NAGY, Tamás

NAGY, Tamás

architect
(Csorna,14th, June 1951 – )


1971–1975: The Technical University of Budapest, Architectural Faculty. 1978-1980: Master’s School of the Society of Hungarian Building Artists. 1998: DLA-degree. 1975-1986: Budapesti Városépítési Tervező Vállalat /City Design Enterprise of Budapest/; 1987–1989: Waehler Architects New York; 1989-1990: MAKONA architect’s office; from 1990 the AXIS architect’s office. He taught at the Architect Faculty of the Carleton University of Ontario (California); between 1985 and 1986 he was a visiting lecturer at the Architectural Faculty of the Technical University of Budapest. Between 1991 and 1998 he was a lecturer at the College of Applied Arts of Budapest, then between 1996 and 1998 of the Bercsényi College.

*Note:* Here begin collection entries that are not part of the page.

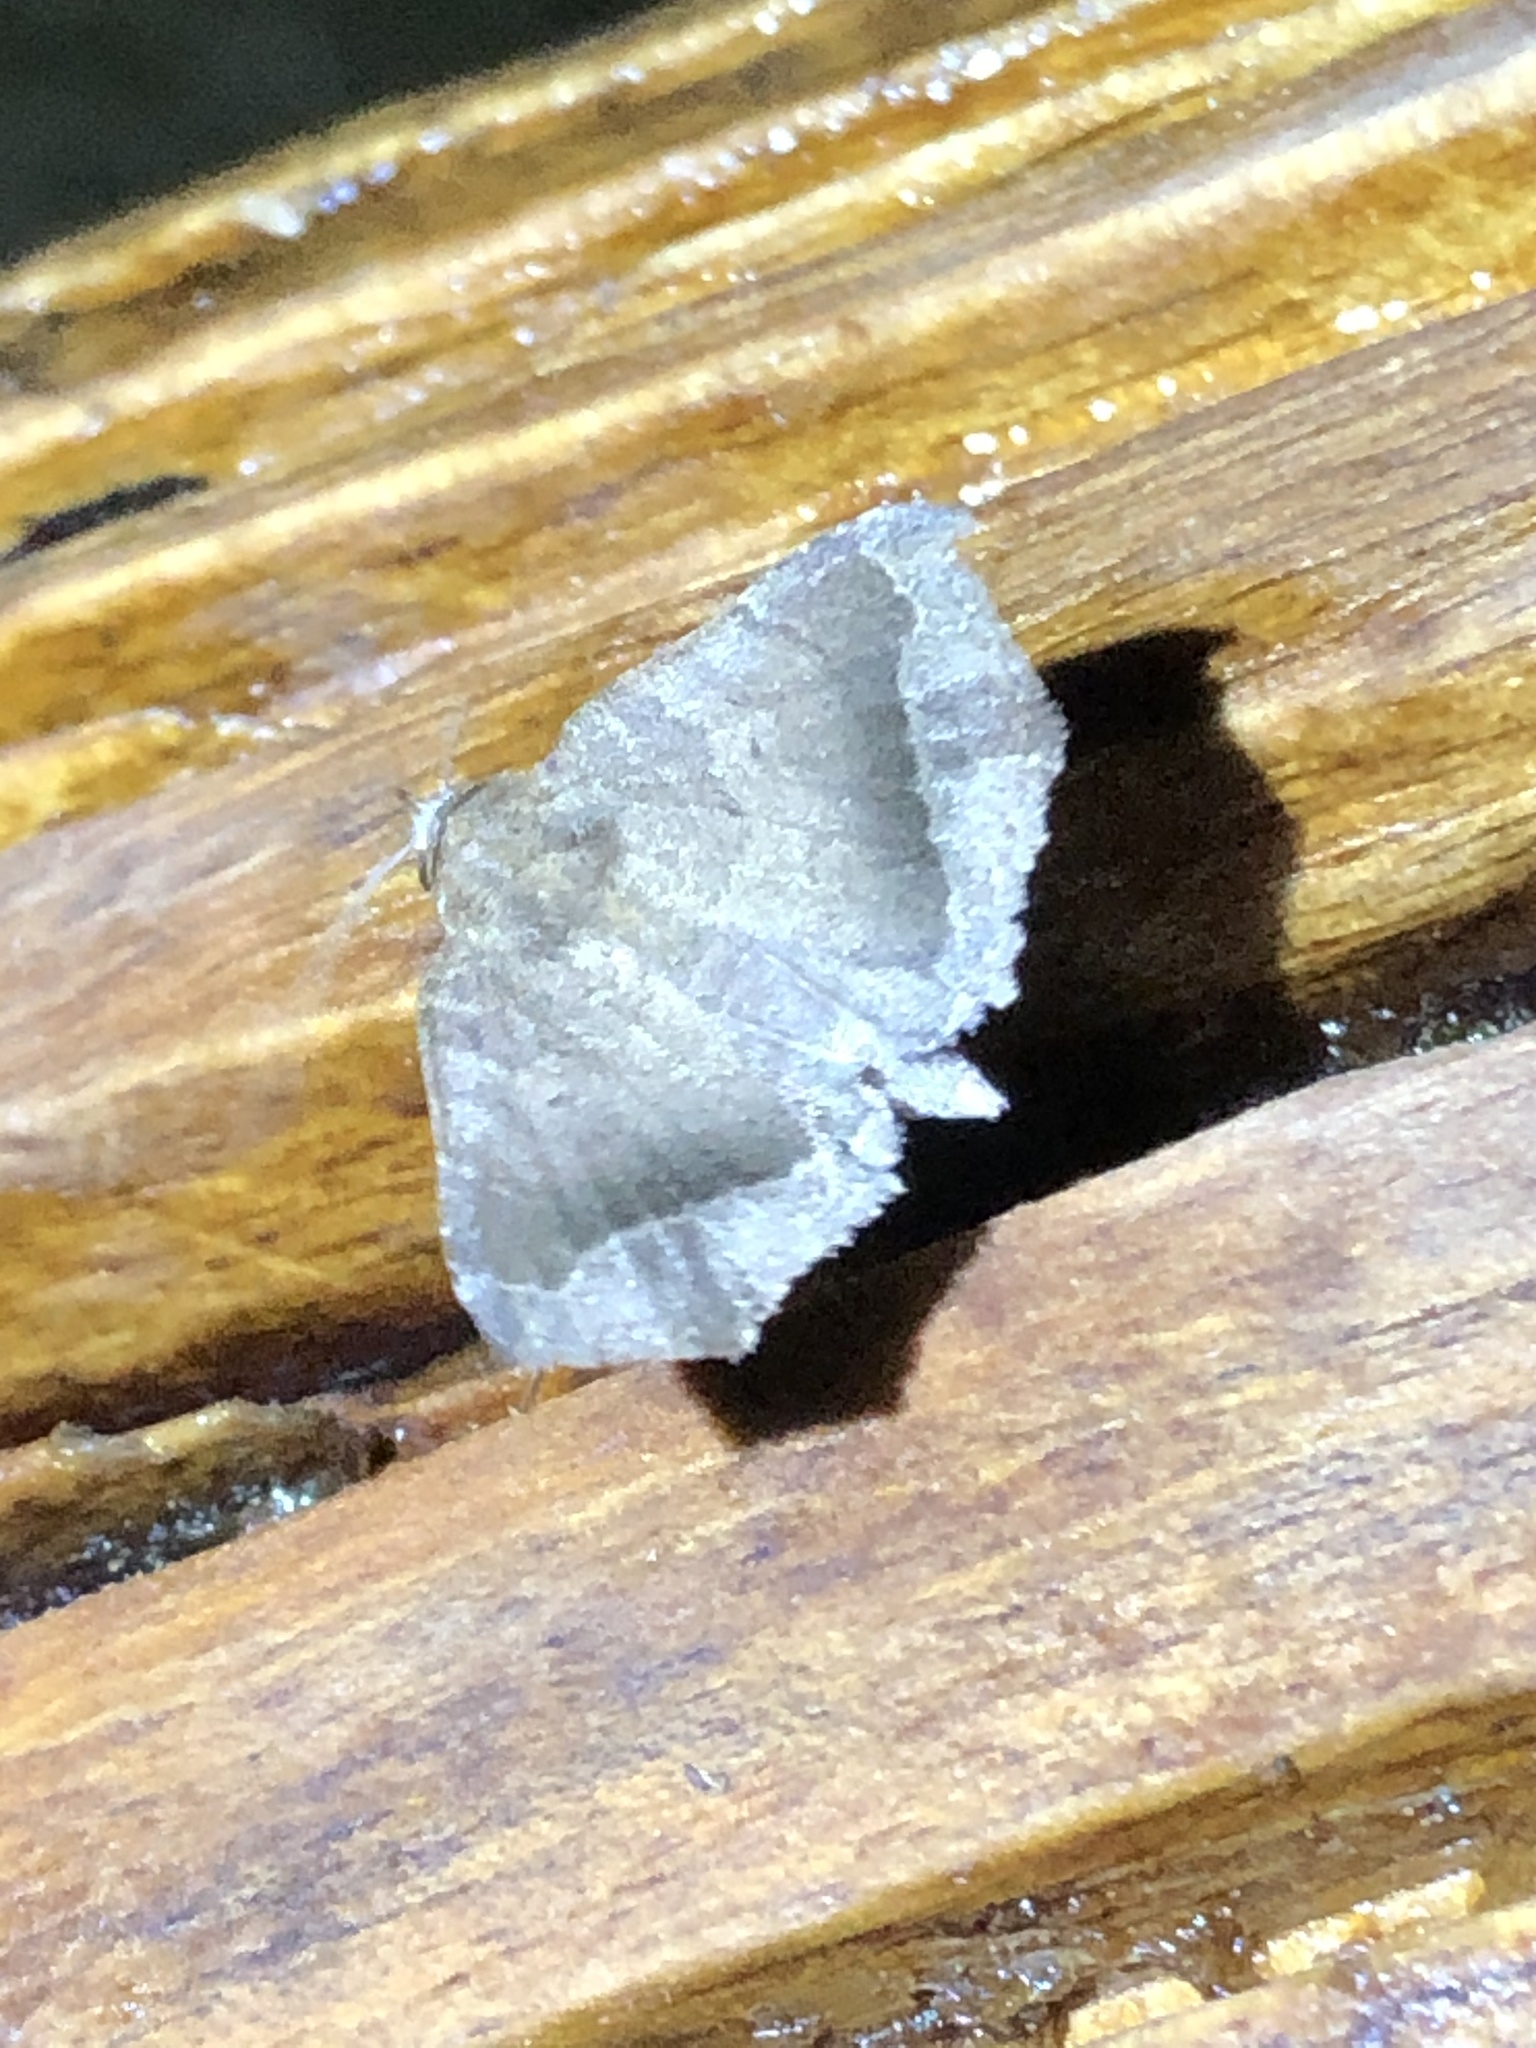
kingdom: Animalia
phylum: Arthropoda
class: Insecta
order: Lepidoptera
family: Erebidae
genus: Bendisodes
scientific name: Bendisodes aeolia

He received the Ybl award in 1992. Nagy began his career as the architect of Hungary who had the greatest viewpoint of the global architecture of the time. As opposed to the monist doctrine of modernism exemplary at the time he organized mobile exhibitions demonstrating pluralist ideals. He worked in Canada at the end of the 1970’s, later for American Architects in New York between 1987 and 1989. As a follower of architectural pluralism he believed that buildings designed with the synthesis of different styles could help to produce unique buildings, which would better, suit the subjective ideas and needs of a more and more differentiated circle of clients. Due to these traits the architectural traditions found in the buildings of Nagy are extremely diverse, however all are filled by a defined mentality: the attempt of reaching transcendentalism through the world of forms. The in-between space of Japanese houses also appears in the works of Nagy, which holds meditative contents similar to his inspirational source. His impulsive method of forming the given masses yielding to a higher controlling power in almost all of his works The organic school is amalgamated in his works with much more puritan, geometrical forms. Nagy searches for the inner center of his buildings the place of their cosmic connection. The formula of his main work the Evangelic Church of Dunaújváros resembles the base drawings of French revolutionary architecture, however he breaks up the saint geometrical base of the building with broken arches and architectonic details which scale different levels.